Lamb Stories, 1999.
1999 was a big year for hand-raising lambs on this farm. The first twins to be born in that season seemed not to be doing too well; they were obviously hungry and not growing very fast. Being a bit of a softy and having enjoyed Damian’s upbringing so much, I decided that in order to grow two decent lambs from this pair, one of them needed to be fed by me, so that the other lamb could get sufficient milk. I decided the smaller of the two would be my target and then discovered that even in a malnourished state, lambs can still run awfully fast! Three days later we were to go to Auckland to see what market there might be for firewood, so naturally took small lamb with us. Along the way we met up with some French tourists, who were enchanted with our woolly child and told of a popular French children’s book about a lamb named Babette. Thus Babette was named in the Whangarei information and rest area, in the middle of the night.

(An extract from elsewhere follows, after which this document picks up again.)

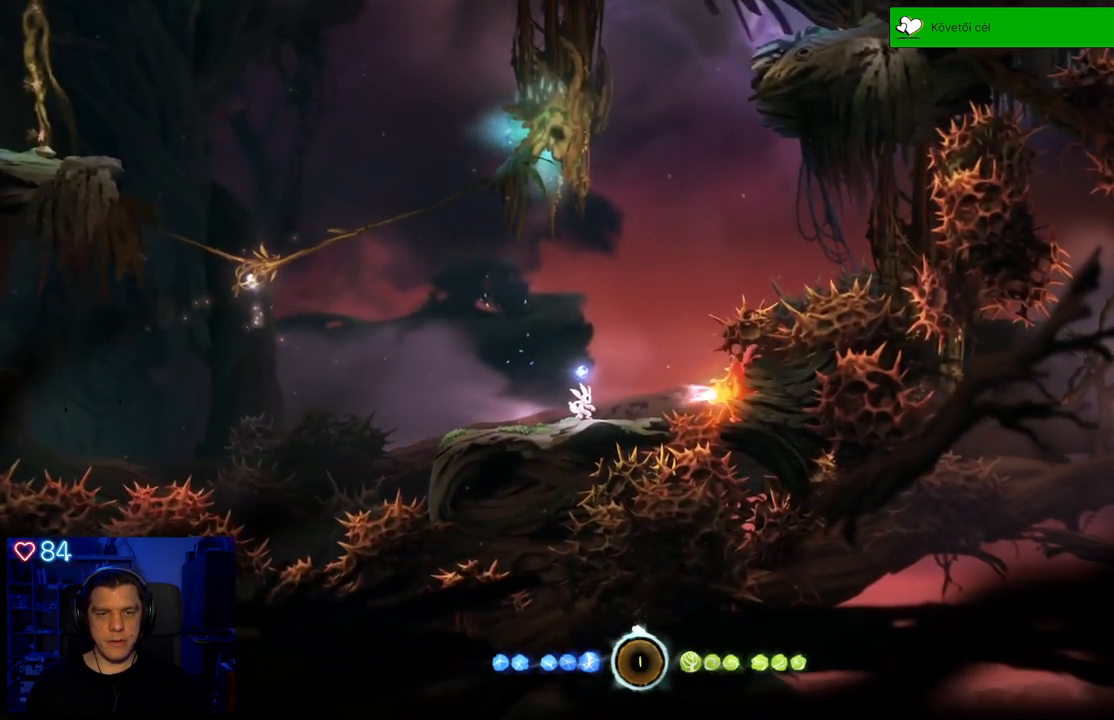
{"buttons": [], "left_stick": "center", "right_stick": "center", "events": [[350, "left_stick", "center"]]}
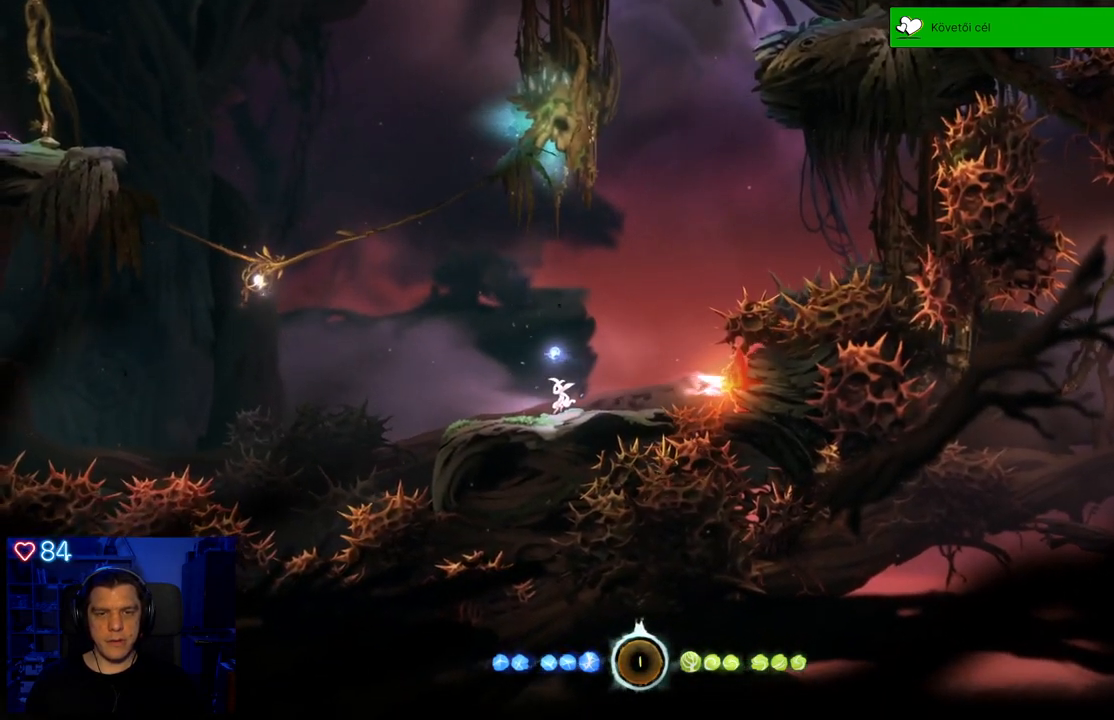
{"buttons": [], "left_stick": "center", "right_stick": "center", "events": []}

She was a huge hit at the Avondale market; if we’d charged people for petting time, we’d have made a great deal more than we did for selling firewood!
Babette a few weeks later.
When we returned from our Auckland trip, we discovered two more lambs in need of assistance. Their mother had died during the night we were away. So now there were three. The new ewe became Yvette and her brother didn’t get a name except for being referred to as “the boy”. Getting emotionally attached to him would be a road to nowhere.
This is Yvette.
She was the cutest animal I’ve ever seen. Stephan said she was very much like the Romney/English Leicester cross lambs he used to breed, so presumably she took after that side of her family. Her brother was just an ordinary woolly Romney lamb.
And then there was yet another lamb, another small twin, with sadly inflamed eyes from having turned-in lower eyelids, thus she was easier to catch, being almost blind on one side. A poor sight to behold. She gradually came right once she’d had a few good feeds and her eyes were attended to. (The lower eyelid folds inwards, presumably a hereditary fault, so that the hair/wool irritates the eye and unless remedied will cause ulceration. The problem can usually be spotted from afar because of the amount of tears discharged from the eye, running down that side of the face.)
Then, as if there weren’t enough babes to feed, we were landed with Mint. Mint and Sauce were orphans from Long Bay. Sauce didn’t survive and we inherited Mint who became Minty, because her colouring reminds me of after dinner mints.
Obviously not a lamb picture!
The incidence of lambs that couldn’t be adequately fed by their mothers, prompted us to start culling out those poorer ewes. So we’ve weighed the sheep and lambs for the last couple of years to establish which ewes weren’t raising their lambs well and we hope that we have now eliminated any of the sheep that simply couldn’t do what they were supposed to.